## RECORDS FOR THE TASK

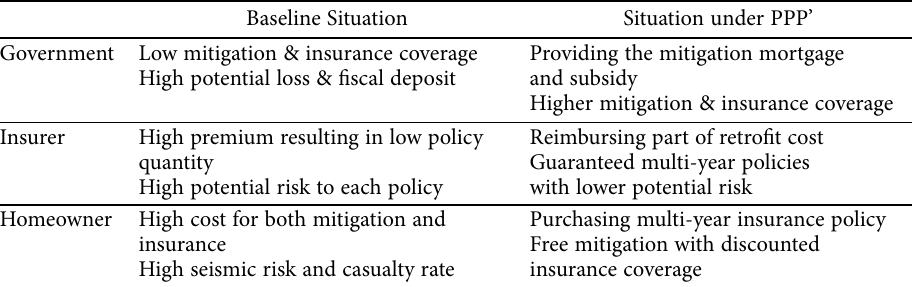
Table 1. Cost-benefit comparison for participating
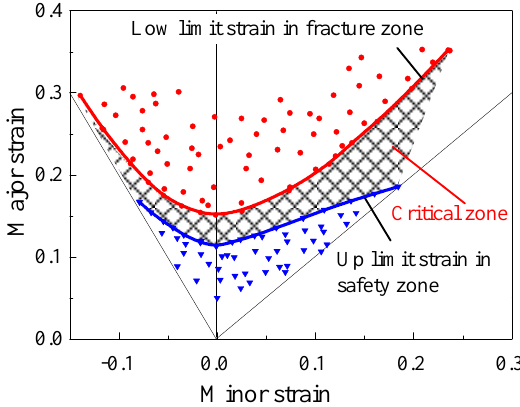
Figure 10. Forming limit diagram for test measurement.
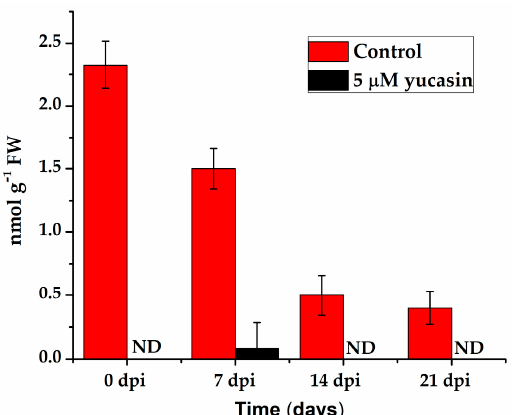
Figure 9. Quantification of the IAA endogenous content in leaf explants of C. canephora treated with 5 µM yucasin. Samples were collected at 0, 7, 14, and 21 days after SE induction. The bars over the columns represent the mean value ± standard error of three independent experiments. ND: not detected.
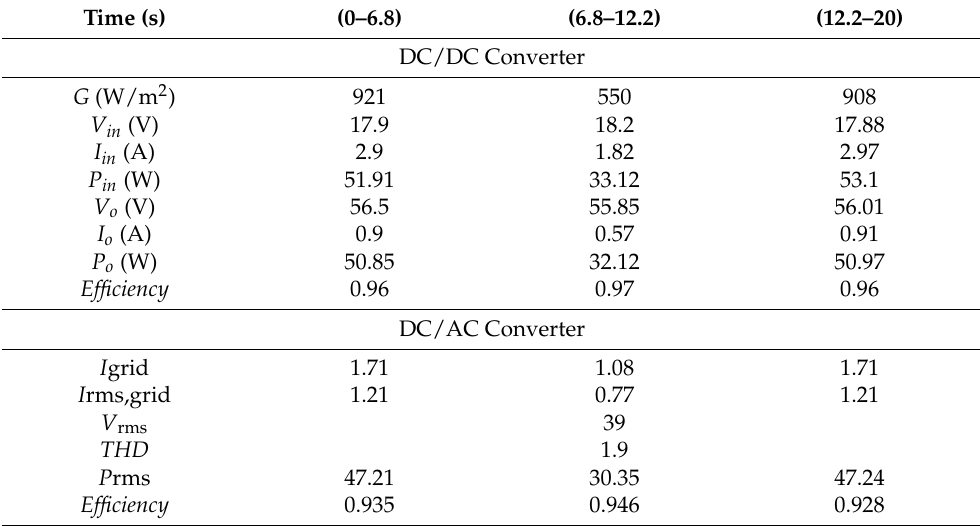
Table 1. Summary of the values of the experimental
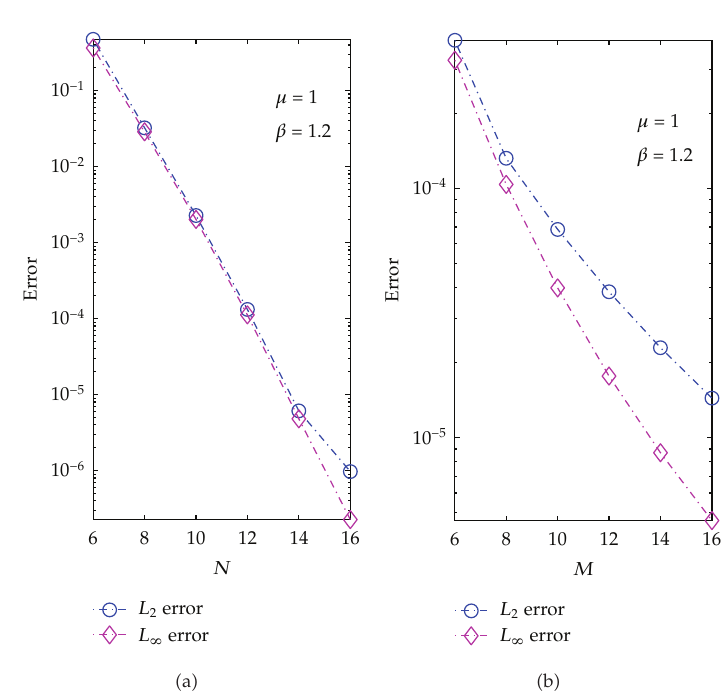
Figure 7: y -axis is log scale. (cid:4) a (cid:5) Errors versus N with M (cid:6) 16 ,μ (cid:6) 1. (cid:4) b (cid:5) Errors versus M with N (cid:6) 16 ,μ (cid:6) 1.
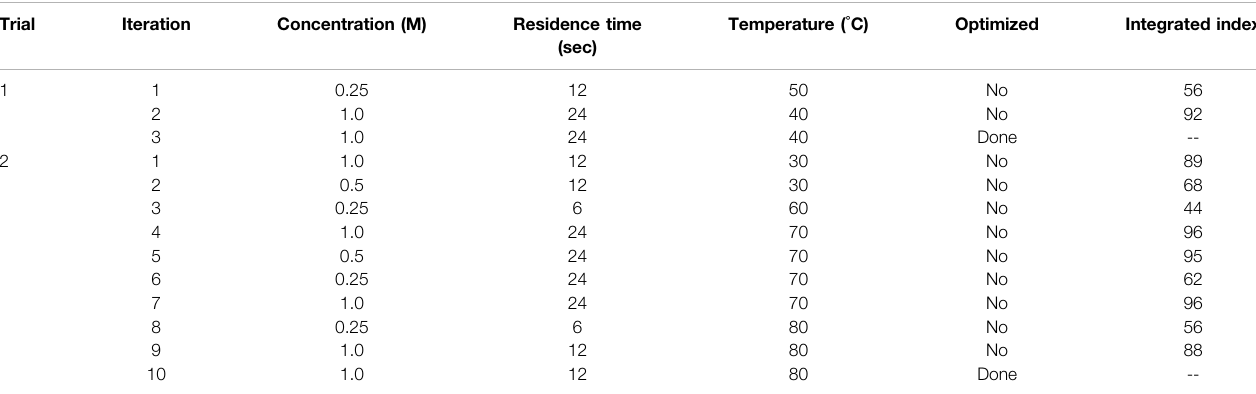
TABLE 2 | Results for Bayesian optimization process a . Trial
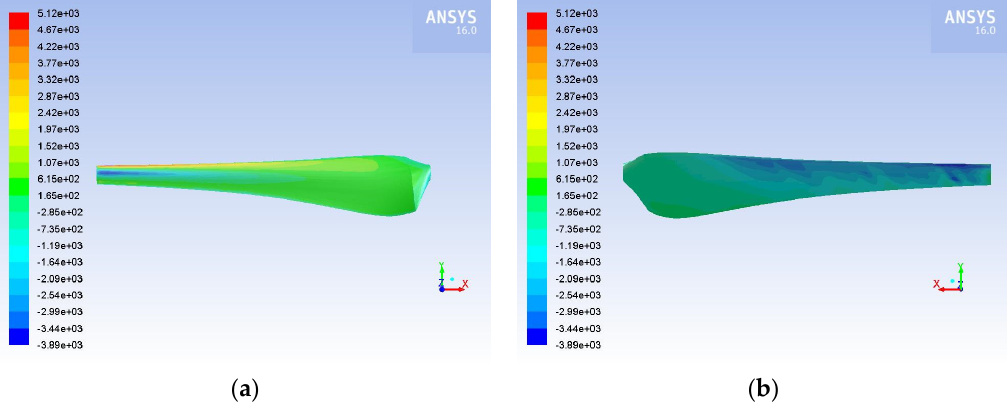
Figure 8. Contours of pressure on ( a ) the pressure; ( b ) the suction side of the blade for airflow and air velocity equal to 15 m·s − 1 .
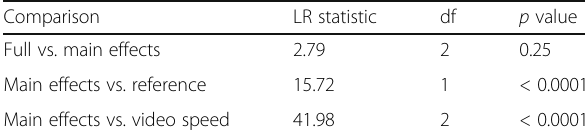
Table 1 Results of the model selection process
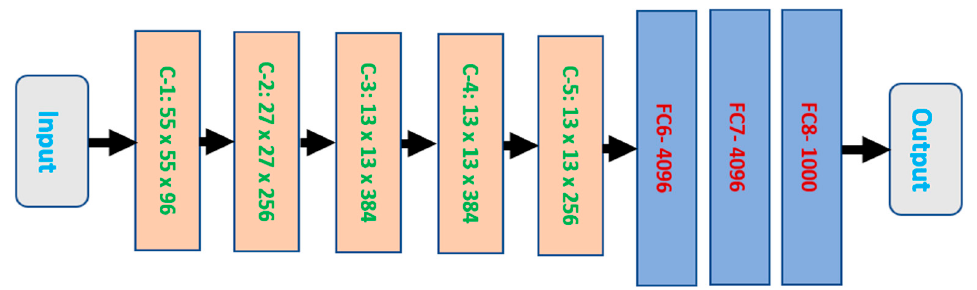
Figure 1. A typical AlexNet structure.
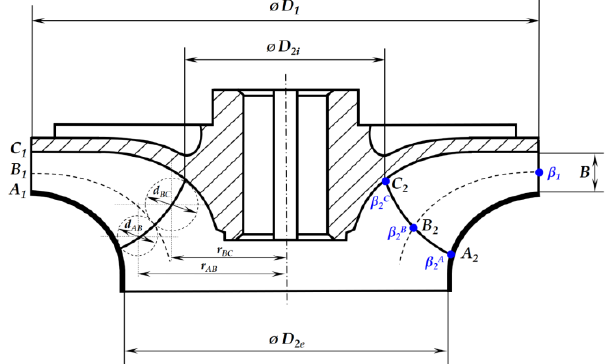
Figure 3. Meridional cross-section of the turbine impeller.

## WHAT THE TASK REQUIRES
Return exactly the lines from the one with "Figure 1. A typical AlexNet structure." through the last line of the entries above, both ends included. No pictures may appear in the copy.

## RESPONSE TO THIS TASK
Figure 1. A typical AlexNet structure.
Figure 3. Meridional cross-section of the turbine impeller.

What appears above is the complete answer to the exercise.